From: Heiko Carstens <hidden>
Date: 2016-02-02 16:08:50
Also in: linux-arm-kernel, linux-s390, lkml

On Tue, Feb 02, 2016 at 06:43:31PM +0300, Yury Norov wrote:
quoted
Well, I'd like to have some proof by the compiler or linker that nothing
went wrong. Which seems hard if only selected system call defines will be
converted to the new defines.

How can you tell that nothing has been forgotten?

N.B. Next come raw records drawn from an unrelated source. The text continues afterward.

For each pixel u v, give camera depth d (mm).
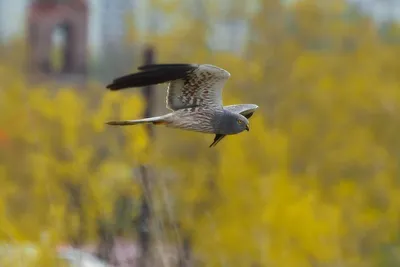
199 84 14867
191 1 67625
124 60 74438
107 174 27219
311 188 36219
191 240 30438
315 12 60594
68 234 25797
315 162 43906
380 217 39188
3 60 71375
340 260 30969
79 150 28734
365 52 55156
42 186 28000
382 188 41875
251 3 65750
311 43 60594
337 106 48688
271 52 57281
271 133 35062
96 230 26328
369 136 46250
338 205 36000
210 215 30672
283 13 61594
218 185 32031
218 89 14898
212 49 62969
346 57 54531
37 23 71312
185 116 14742
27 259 24844
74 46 70625
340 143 45438
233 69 53156
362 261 36375
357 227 37031
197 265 30266
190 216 31281
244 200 31109
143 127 25672
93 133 30453
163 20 68188
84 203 26578
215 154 38656
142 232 25609
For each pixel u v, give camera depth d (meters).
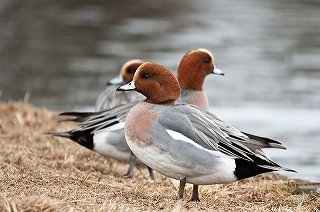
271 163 7.71
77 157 11.17
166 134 7.72
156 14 35.09
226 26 32.06
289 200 8.59
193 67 11.19
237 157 7.63
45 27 31.03
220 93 21.25
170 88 8.19
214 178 7.80
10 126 12.98
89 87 21.62
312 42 28.86
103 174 9.88
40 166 9.80
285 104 20.12
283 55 26.36
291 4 39.03
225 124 8.12
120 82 13.34
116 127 10.23
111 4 37.12
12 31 30.05
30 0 36.88
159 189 8.83
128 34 29.80
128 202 7.68
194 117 7.91
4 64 24.39
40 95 20.84
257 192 8.94
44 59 25.17
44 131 12.71
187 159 7.66
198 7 37.75
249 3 39.38
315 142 16.31
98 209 6.98
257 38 29.44
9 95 20.91
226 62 25.17
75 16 33.69
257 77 23.23
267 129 17.45
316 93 21.38
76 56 25.64
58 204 7.11
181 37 29.36
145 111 8.02
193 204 7.82
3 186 7.88
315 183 9.72
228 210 7.73
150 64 8.22
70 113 10.77
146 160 7.95
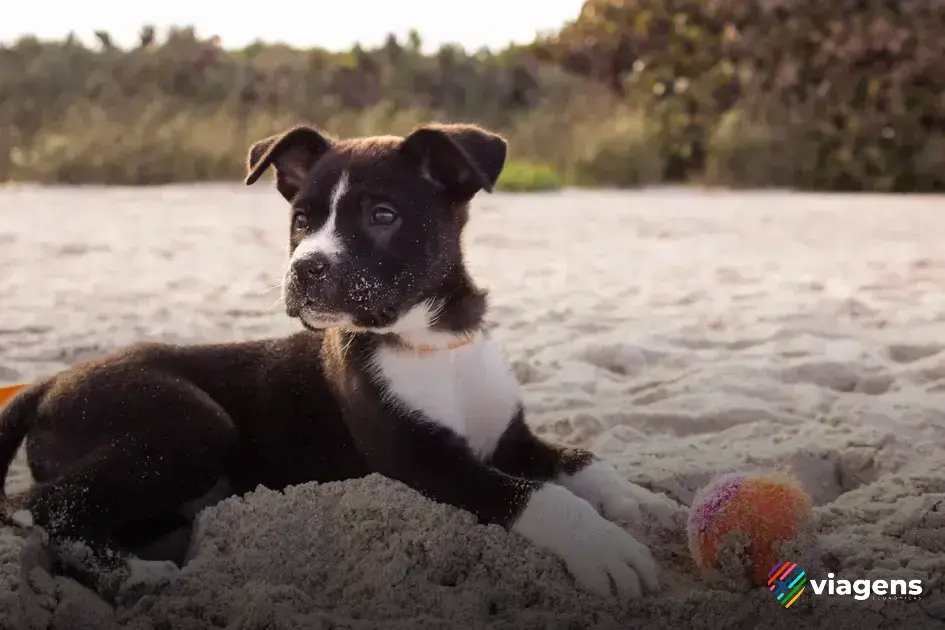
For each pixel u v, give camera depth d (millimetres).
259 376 1017
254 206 3510
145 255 2354
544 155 4887
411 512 919
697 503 886
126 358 997
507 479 927
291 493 953
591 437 1167
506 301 1777
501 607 867
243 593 849
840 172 4340
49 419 964
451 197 992
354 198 956
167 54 6039
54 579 882
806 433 1134
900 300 1759
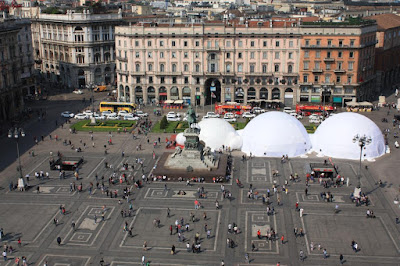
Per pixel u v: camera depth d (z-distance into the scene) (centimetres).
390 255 8869
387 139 15338
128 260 8794
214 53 19162
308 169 12569
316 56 18738
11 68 18212
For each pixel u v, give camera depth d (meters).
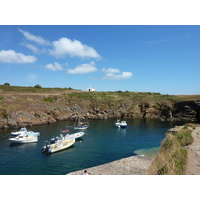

Also, what happens if the prototype of a system call get's changed shortly
after it was merged. We might miss such changes and have bugs.
As for now, there's no such proof, and everything is OK. Syscall ABI
is extremely conservative, and Greg KH, and other people spent a lot
of efforts to keep it that way. This is the only reason for me to not
worry much about it. Modification of syscall ABI is virtually
impossible now, because it breaks binary compatibility. Even addition
of new syscall is very difficult procedure.
(Documentation/adding-syscalls.txt begins with section "System Call
Alternatives".)
Well... during the years a lot of system calls have been added. And we've
also seen last-minute changes or reverts. So I don't share your optimistic
view here :)

See e.g. 485d52768685 ("sys_personality: change sys_personality() to accept
"unsigned int" instead of u_long") would have been a candidate which could
silently break architectures which need compat wrappers.
We can invent some protection, but it will cost us in complexity and/or
runtime delays. Because syscall ABI is so stable, I think it's OK to
review wrappers carefully once, and they will be fine for long time.
Here I don't agree with you. These interfaces are so important that I'd
like to have a waterproof method that these don't break.  If this involves
a couple of superfluous instructions then that's what I'm willing to pay
for it.
quoted
Before doing that I think you should actually revert this patch: my commit
7681df456f97 ("s390/compat: remove superfluous compat wrappers") probably
wasn't a very bright idea :)
This patch is OK for me. pid_t, uid_t, gid_t, unsigned and signed int
types are all 32-bit both on LP64 and ILP32. Normally, compiler should
care about top halves... Did I miss something?
The patch was correct when writing it, but e.g. a patch like named above
would introduce a possible bug which would go in unnoticed.
The only thing we save is a _single_ unconditional branch here. I'd say
that's well worth it if you get a (hopefully) always bug free sign and zero
extension infrastructure in return.
I don't know much about s390 specifics. Maybe because of that I do not
understand completely your worries. I'm OK with both 1st and 2nd
version, but I'd choose 2nd one because it allows inlines, and we
don't need the compat_wrapper.c.
It would be only nicer if we can guarentee correctness all the time. That
being said I'm about to revert my own commit :)

So if you want to go without compat_wrapper.c then we should have a
solution which will do the right thing all the time without that a system
call author has to know about the sign and zero extension issue some
architectures face. It _will_ go wrong.